Film Review: Blur: To the End – 8.5/10

‘If you don’t keep him focused on the job in hand, he’ll literally write another opera…’

You could argue that Britpop never really went away. Its influence has pervaded everything from fashion to film to politics but 2023 saw this revival reach its apotheosis. Huge reunion shows from both Blur and Pulp thrust Britpop back into the public consciousness, culminating in the release of Blur: To the End – British director Toby L’s attempt to make sense of it all…

We begin with Blur frontman Damon Albarn driving to a secluded farm-cum-recording studio to meet with his friends and bandmates. Despite having known each other since school, Alex James reveals that the band have barely spoken since their last set of reunion gigs back in 2015. What follows is a document charting the band’s ultimately successful attempt to conquer the one British venue that has always eluded them – Wembley Stadium.

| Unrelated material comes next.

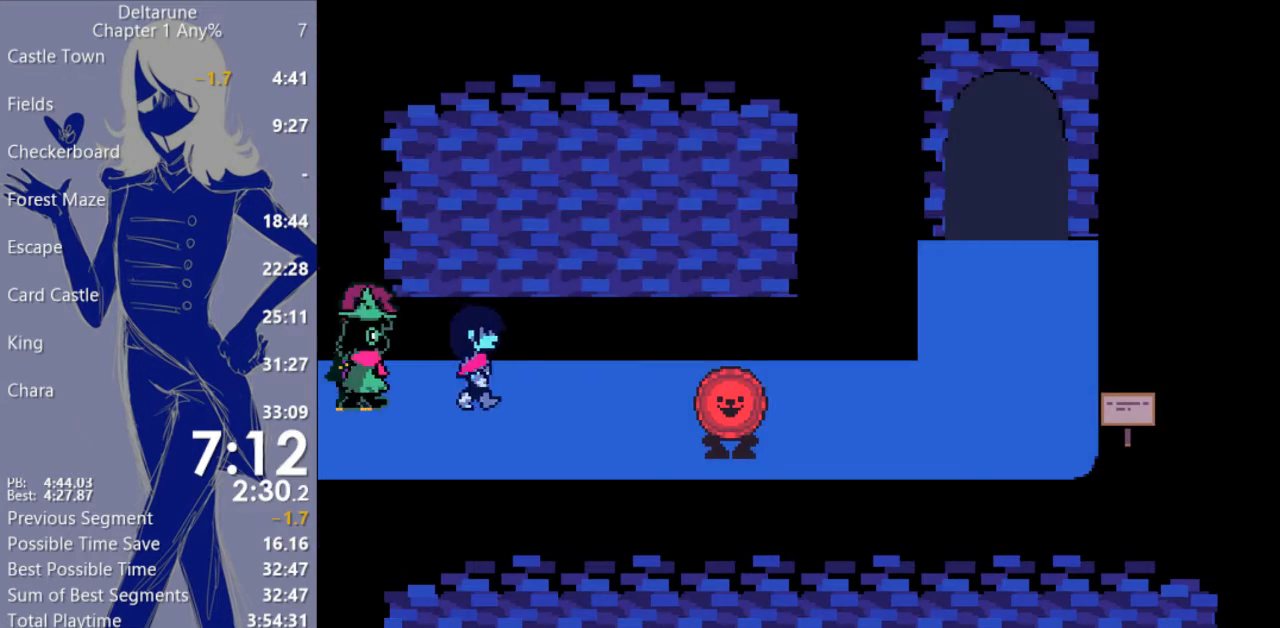
{"keys": ["c", "right", "x"], "events": []}
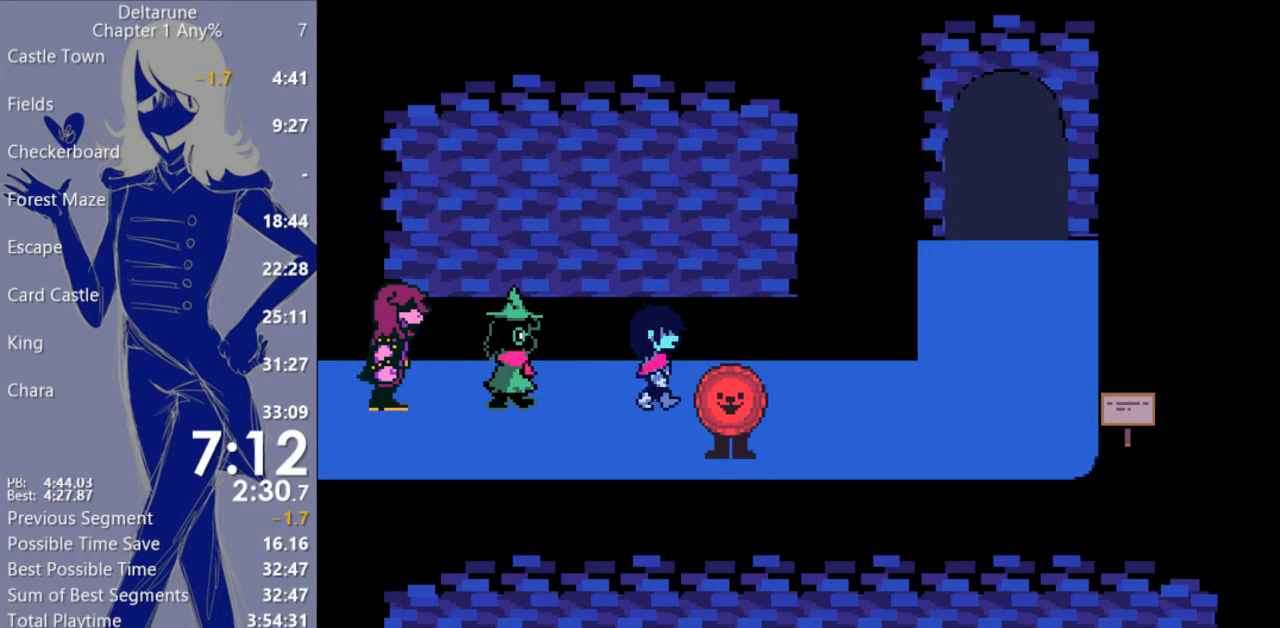
{"keys": ["c", "right", "x"], "events": []}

It’s no accident that this is far from the first film to tackle Blur. From the much-lauded Starshaped in 1993, to retrospective No Distance Left to Run in 2010 and then New World Towers (which charted the making of 2015’s The Magic Whip), filmmakers keep returning to the well with Blur and within moments of this film it is easy to see why. All four members of the band are likeable, eloquent and funny (even Alex James), and it is always a joy to see Albarn and Blur guitarist Graham Coxon getting on so well. One sequence here sees the duo returning to their comprehensive school in Colchester to visit the music suite named after them. It’s a funny, poignant and life-affirming moment, sweet in its awkwardness and tinged with a kind of sad nostalgia. There are several such moments dotted around the film and in the end, it becomes a comment on ageing and the difficulties of maintaining male friendships as much as it is about the Wembley gig. That being said, all of the musical footage is excellent, particularly the stuff from the warmup shows in tiny venues in such far-flung locales as Wolverhampton and Eastbourne (and, of course, Colchester). My only criticism would be that it would have been nice to have a little more live footage – a few songs presented in their entirety would have been welcome rather than just a few moments pieced together at random.

To the End is unlikely to win over any new converts, but long-time Blur fans such as myself will no doubt revel and bask in seeing the likely lads together again and mostly smiling. Sure, three of them might be nursing dodgy knees but on their day, Blur remain one of the most important British guitar bands out there.